Sometimes the key to having a happy and healthy relationship is to ignore all that relationship advice out there! After all no two relationships are ever the same because we come in different shapes and personalities. Even when the cliché tips you’ve heard a million times from friends, family, or women’s magazines don’t apply to your particular situation, there might be some universal truths about relationships, but there’s rarely a one-size-fits-all prescription for a given couple or situation.
Also, we all learn a lot about what makes a relationship work best by being in one and taking things as they comes.
So, here are 8 pieces of relationship advice you likely never hear, but should definitely know.
It’s Actually OK to Go to Bed Angry
Sometimes you just might be too tired or stressed to talk about a sensitive issue or work out a fight at the end of a long day—and that’s OK. In fact, often getting some sleep will make it easier for you to have an important conversation. This doesn’t mean yelling at them or getting a last verbal attack in and then shutting down. It means letting your partner know that you will return to the issue when you’re ready the next day and reassuring them how much you love them and/or how much you care about them and the relationship.” Don’t make the fight bigger than the relationship!
Just Love Isn’t Enough
It’s not just about love—it’s about connection. Connection is what pulls love along with you wherever you go. We can indeed pile an entire amazing life into the cart of love, however, without the connection to pull it, the cart stops and love dies, so focus less on how to create more love, and instead, ask yourself, how can I connect more with my partner?” Connection is strengthened when you share activities, go through challenges together, and honestly communicate with each other.
Take a Break from Talking
You can’t seem to read or hear about any relationship advice without being told how important communication is, right? That’s true, but it doesn’t always mean talking about things over and over to resolve it perfectly. Sometimes the best thing you can do is STOP talking, breathe, go for a walk and remember why your relationship matters so much to you. Reconnecting with the bigger picture of your love for this person can help you filter out the unnecessary words and zero in on what you really want to say from a place of love.
Occasional Lying is Fine
It’s important to be honest on the whole, but there’s a difference between being honest and hurtful. White lies involve omitting the truth to spare someone’s feelings. For instance, if your partner worked hard to make you a nice meal and the food wasn’t so great, you might say the meal was good if asked just to appreciate their effort and avoid hurting them. White lies are not okay if something is constantly bothering you. For instance, if every holiday season your partner buys you a gift you don’t like, instead of smiling and saying how much you like it, communicate how you feel.”
You Don’t Need to Be Best Friends
We’re practically spoon-fed the message that we should be dating and/or marrying our best friend—but it’s simply not true. It’s perfectly normal to have a best friend that you call often, confide in, and spend time with who is not your partner. Be clear about the boundaries of that friendship so that you’re not disrespecting your relationship, but don’t expect your partner to play the role of BFF either. There are just some things that your partner won’t be interested in hearing about that you can only talk to a close friend about.

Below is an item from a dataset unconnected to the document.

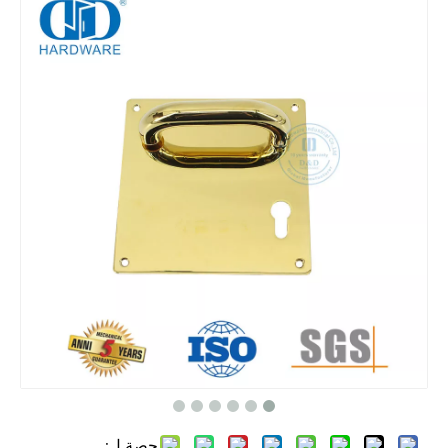
حصة ل:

Don’t Tell Your Friends and Family Everything
Now this is a no brainer but a lot of couples seem to fall into this habit. Parents and close friends are always going to ask about your relationship, and while you might want to dish out your bedroom woes or seek their advice on other quirks for partner may have, try to keep it general rather than spilling all the dirt. It’s important not to share these personal details of your relationship with others—especially fights or your sex life. This can cause you to get the wrong advice from those who might be a little biased towards either you or your partner, which can only make things worse. Talk to a neutral party instead.
Finances Matter A Lot
People who don’t share core values and a shared mindset around money make for terrible partners and one of the top causes of divorce is a lack of alignment around money. Financial talk can lead to more arguments and disconnection in relationships, which is why it’s one of the most important parts of creating a happy, fulfilled, and sustainable relationship. So talk out any concerns or differences you might have ASAP.
His/Her Friends and Family Don’t Have to Love You
Ideally, it kind of makes things easier when your partner’s friends and family think you’re awesome and love having you around. But it’s certainly not a requirement for a successful relationship. If you and your partner’s best friend or relative don’t get along, that’s OK. As long as there’s an understanding of mutual respect and your partner isn’t influenced by that person’s feelings about you, there’s no need to be fake or force a friendship.